Building topic models into Bookworm searches

Sep 23 2014

I’ve been seeing how deeply we could integrate topic models into the underlying Bookworm architecture a bit lately.

My own chief interest in this, because I tend to be a little wary of topic models in general, is in the possibility for Bookworm to act as a diagnostic tool internally for topic models. I don’t think simply plotting description absent any analysis of the underlying token composition of topics is all that responsible; Bookworm offers a platform for actually accessing those counts and testing them against metadata.

But topics also have a lot to offer token-based searching.
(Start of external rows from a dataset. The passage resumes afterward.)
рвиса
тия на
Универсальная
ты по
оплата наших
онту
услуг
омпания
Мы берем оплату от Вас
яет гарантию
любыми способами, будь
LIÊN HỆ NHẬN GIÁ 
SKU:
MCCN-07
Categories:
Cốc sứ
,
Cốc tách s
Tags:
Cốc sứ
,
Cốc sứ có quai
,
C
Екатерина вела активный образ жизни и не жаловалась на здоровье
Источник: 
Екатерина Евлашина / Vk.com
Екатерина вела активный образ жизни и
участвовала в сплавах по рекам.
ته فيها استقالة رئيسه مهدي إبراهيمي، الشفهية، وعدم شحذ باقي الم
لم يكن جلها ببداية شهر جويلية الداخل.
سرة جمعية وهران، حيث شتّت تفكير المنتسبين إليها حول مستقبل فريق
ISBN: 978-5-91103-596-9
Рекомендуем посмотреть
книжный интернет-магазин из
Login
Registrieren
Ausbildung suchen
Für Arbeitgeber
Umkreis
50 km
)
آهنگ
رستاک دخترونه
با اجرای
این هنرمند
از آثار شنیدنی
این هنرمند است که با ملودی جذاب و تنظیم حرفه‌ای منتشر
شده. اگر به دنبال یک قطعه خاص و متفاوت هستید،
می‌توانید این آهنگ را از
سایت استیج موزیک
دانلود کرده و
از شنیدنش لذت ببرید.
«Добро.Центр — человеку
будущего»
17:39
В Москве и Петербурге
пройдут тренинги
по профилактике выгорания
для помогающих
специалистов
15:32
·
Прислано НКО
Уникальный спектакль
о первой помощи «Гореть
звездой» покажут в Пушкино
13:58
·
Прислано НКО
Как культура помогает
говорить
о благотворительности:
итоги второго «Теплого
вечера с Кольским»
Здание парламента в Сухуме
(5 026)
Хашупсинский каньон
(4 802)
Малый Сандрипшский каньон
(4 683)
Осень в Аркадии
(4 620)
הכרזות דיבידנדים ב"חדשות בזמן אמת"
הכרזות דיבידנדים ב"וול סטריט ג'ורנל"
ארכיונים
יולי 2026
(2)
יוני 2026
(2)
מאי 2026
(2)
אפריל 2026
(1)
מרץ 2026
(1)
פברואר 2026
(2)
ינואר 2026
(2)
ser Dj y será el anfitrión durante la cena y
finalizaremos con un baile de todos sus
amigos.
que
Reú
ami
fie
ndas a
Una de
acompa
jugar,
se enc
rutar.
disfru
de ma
Watching links into the Bookworm browser, I recently stumbled on this exchange:

How can I solve this biologist’s problem? (Or, at least, waste more of his time?)

The word-level topic assignments I have on hand are actually real useful for this. (I’m assuming, I should say, that you know both the basics of topic modeling and of the movie bookworm.) I can ask the beta bookworm browser for the top topics associated with each of the words “fly” (top) and “ant” (bottom):

Fly usage by topic

Ant usage by topic

“Fly” is overwhelmingly associated with the topics “boat ship Captain island plane sea water” (airplane flying) and “life day heart eyes world time beautiful” (unclear, but might be superman flying). (It’s even more so than on this chart, since I’ve lopped off the right side: there are about 2200 uses of “fly” in the first topic).

But “ant” is most used in two clearly animal related topics: “water animals years fish time food ice” and “dog cat little boy dogs Hey going.” And both of those topics show up for “fly” as well.

So in theory, at least, we can *restrict searches by topic:* rather than put into a Bookworm *every* usage of the word “fly”, we can get only those that seem, statistically, to be used in an animal-heavy context.

With an imperfect, 64-topic model on a relatively small corpus like the Movie Bookworm, this is barely worth doing.

Ant in animal topics per million words in all topics

Fly in animal topics per million words in all topics

And given that “flying” is something that plenty of animals do, the “fly” topic here is probably not all Order Diptera.

But with collections the size of the Hathi trust, this could potentially be worth exploring, particularly with substantially larger models. “Evolution” is one of the basic searches in a few bookworms: but it’s hard to use, because “evolution” means something completely different in the context of 1830s mathematics as opposed to 1870s biology. A topic model that could conceivably make a stab at segregating out just biological “evolution,” though, would be immensely useful in tracing out Darwinian changes; one that could disentangle military shooting from the interjection “shoot!” might be good at studying slang.

Above all, this might be good at finding words that migrate meanings in early uses: most new phrases actually emerge out of some early construction, but this would let us try to recover meaning through context.

Hell, it might even have an application in Prochronisms work; given a large, pre-built topic model, any new scripts could be classified against it and their words assigned to topics, and tested for their appropriateness as a topic-word combination.

Technical note: the basics of this are pretty easy with the current system: the only issue with incorporating “topic” as a metadata field on the primary browser right now is that the larger corpus it compares against would also be limited by topic. This could be solved by using the asterisk syntax that no one uses: {”*topic”:[3],”*word”:[“fly”]} will ensure both are dropped, not just one, by just specifying the “compare_limits” field manually.